Population growth is also a key determining factor. Auckland’s 1.5 million population is expected to grow by half a million within the next 10 years, and the reality for many families there will be signing up for childcare months before their child is born.

This will undoubtedly put pressure on existing childcare providers, but the boom presents an opportunity for smart property investors.

There are currently 4,596 ECE services in New Zealand, 141 of which were newly licensed in 2016. Nationally, on average 152 services open each year.

Auckland has 1,432 ECE services, 77 of which were licensed last year. The ministry is currently assessing 15 Auckland applications that may potentially open early this year.

“To meet the increasing demand over the past three years between 70 and 80 new ECE services have opened each year in the Auckland region and we expect this trend to continue,” says Ministry of Education Head of Sector Development and Support Katrina Casey.

“Over the past 12 months more ECE services have opened in the south, central and east of Auckland than in the rest of the Auckland region.”

The value of a childcare business is closely tied to the physical property it occupies and the resource consent for childcare use. Most ECE centres are single-tenant, hands-free investments, with the tenant managing all internal and external property-related issues. Once a centre is developed and sold, it tends to operate under the same owners for lengthy periods.

Building obsolescence in childcare facilities is also low, with most ECE businesses benefiting for the full economic and physical life of their buildings.

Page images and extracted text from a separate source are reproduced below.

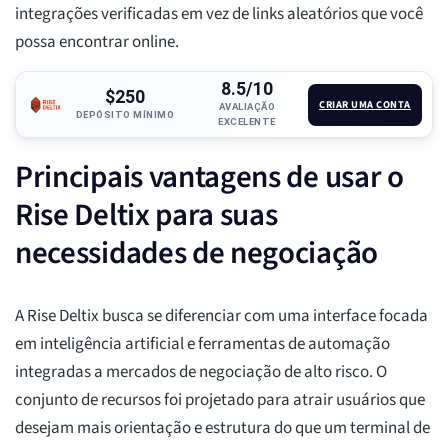
integrações verificadas em vez de links aleatórios que você
possa encontrar online.
8.5/10
$250
CRIAR UMA CONTA
AVALIAÇÃO
DEPÓSITO MÍNIMO
EXCELENTE
Principais vantagens de usar o
Rise Deltix para suas
necessidades de negociação
A Rise Deltix busca se diferenciar com uma interface focada
em inteligência artificial e ferramentas de automação
integradas a mercados de negociação de alto risco. O
conjunto de recursos foi projetado para atrair usuários que
desejam mais orientação e estrutura do que um terminal de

Demand for childcare developments is high and supply is tight, driving prices upwards. Recent sales of freehold properties and ECE businesses have been strong but the rise in property values and set-up costs has seen yields track downwards.

In inner-city Auckland, yields have dropped from 7.5 percent to 5 percent over the past two years while yields in the regions and provinces have gone from historic highs of 9 percent to 7.5 percent.

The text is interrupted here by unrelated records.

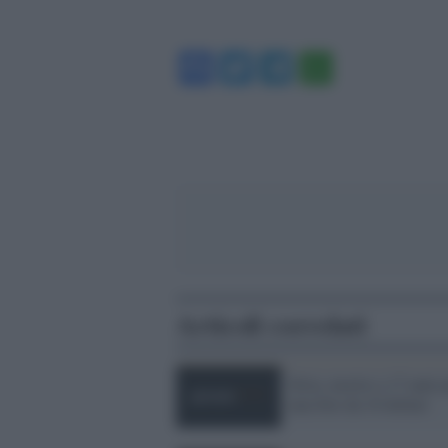
Facebook
Twitter
Telegram
WhatsA
Articoli correlati
Siria, morire a 17 anni 
una foto da 10 dollari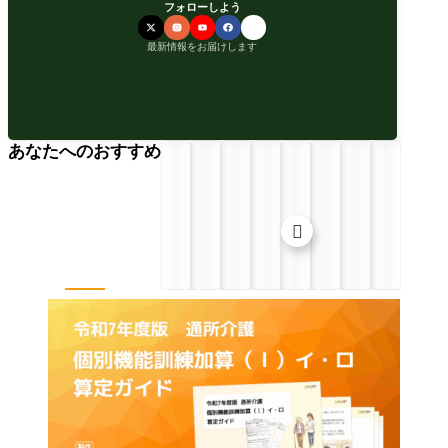
フォローしよう
最新情報をお届けします
あなたへのおすすめ
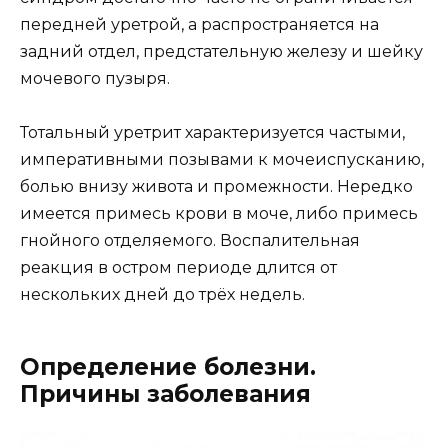
передней уретрой, а распространяется на
задний отдел, предстательную железу и шейку
мочевого пузыря.
Тотальный уретрит характеризуется частыми,
императивными позывами к мочеиспусканию,
болью внизу живота и промежности. Нередко
имеется примесь крови в моче, либо примесь
гнойного отделяемого. Воспалительная
реакция в остром периоде длится от
нескольких дней до трёх недель.
Определение болезни.
Причины заболевания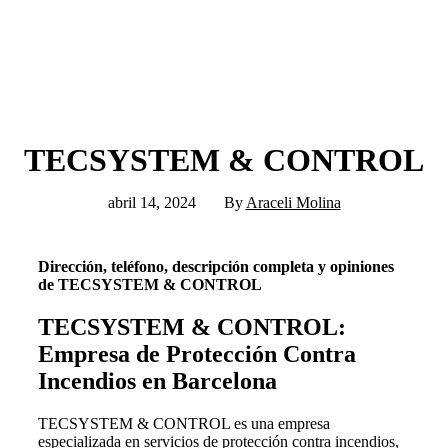
TECSYSTEM & CONTROL
abril 14, 2024
By
Araceli Molina
Dirección, teléfono, descripción completa y opiniones
de TECSYSTEM & CONTROL
TECSYSTEM & CONTROL:
Empresa de Protección Contra
Incendios en Barcelona
TECSYSTEM & CONTROL es una empresa
especializada en servicios de protección contra incendios,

However, higher yields have been recorded for properties where there is a multiple offer negotiated or a prime tenant in place.

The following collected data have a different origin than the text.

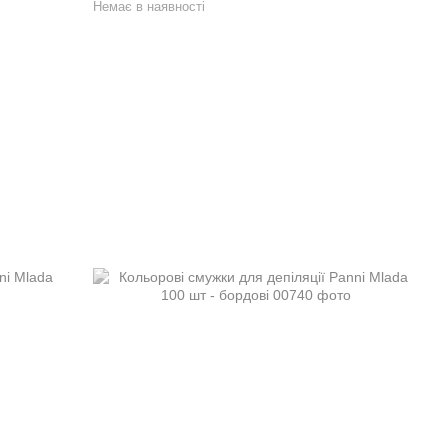
Немає в наявності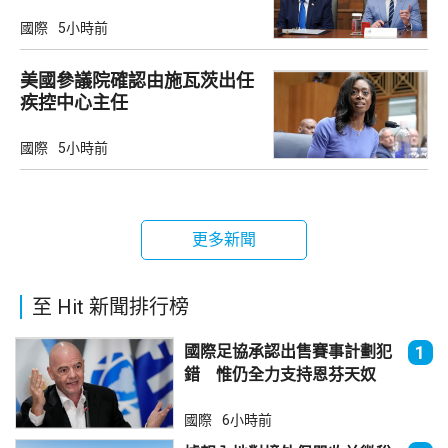
國際
5小時前
美國參議院確認由施瓦茨出任
疾控中心主任
國際
5小時前
更多新聞
至 Hit 新聞排行榜
國際足協承認出售賽事計劃犯
1
錯 惟仍全力支持恩芬天奴
國際
6小時前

For those wanting to build from scratch, the rewards can be greater than buying an existing going-concern but the challenges are more substantial. Private entrants may find it difficult to build a viable enterprise in what is proving to be an increasingly competitive marketplace.

“Larger operators have a significant financial advantage over smaller developers, especially in inner-city and metropolitan areas, where prices are soaring and land is scarce,” Church says. “The landscape will likely become increasingly competitive as major players drive consolidation within the sector.”

Institutional investors such as Best Start Educare and Evolve Education Group are acquiring privately owned businesses to increase their market share, and the financial firepower they have at their disposal could make it increasingly difficult for smaller owner-operators and investors to compete.

Best Start Educare, which is owned by the Wright Family Foundation, a registered charity, is the largest childcare operator in New Zealand, owning more than 250 ECE centres and offering more than 15,000 long day care places.

Evolve, which has 119 centres across the country operating under several leading brands, including Lollipops Educare, Leaps & Bounds and i.Kids, only entered the market in 2014 but its aggressive acquisition strategy has seen it become a dominant player.

Auckland Kindergarten Association Chief Executive Tanya Harvey says that Evolve’s spending spree would have an impact on property prices. “In Auckland, when Evolve Education first appeared on the scene and started to buy up centres, the price of childcare businesses skyrocketed, with operators getting on average four to five times their earnings.

“Prices dropped back a bit once Evolve slowed its pace of acquisitions, but Evolve has now just started buying again, so that’s probably going to over-inflate the market,” she said.

Harvey says that those looking to build in areas where there was an under-supply of ECE centres in Auckland would face tough competition from residential developers. However, the recent increase in government funding had spurred new activity. “It does feel as if more centres are being built and there is momentum in the sector again,” Harvey believes.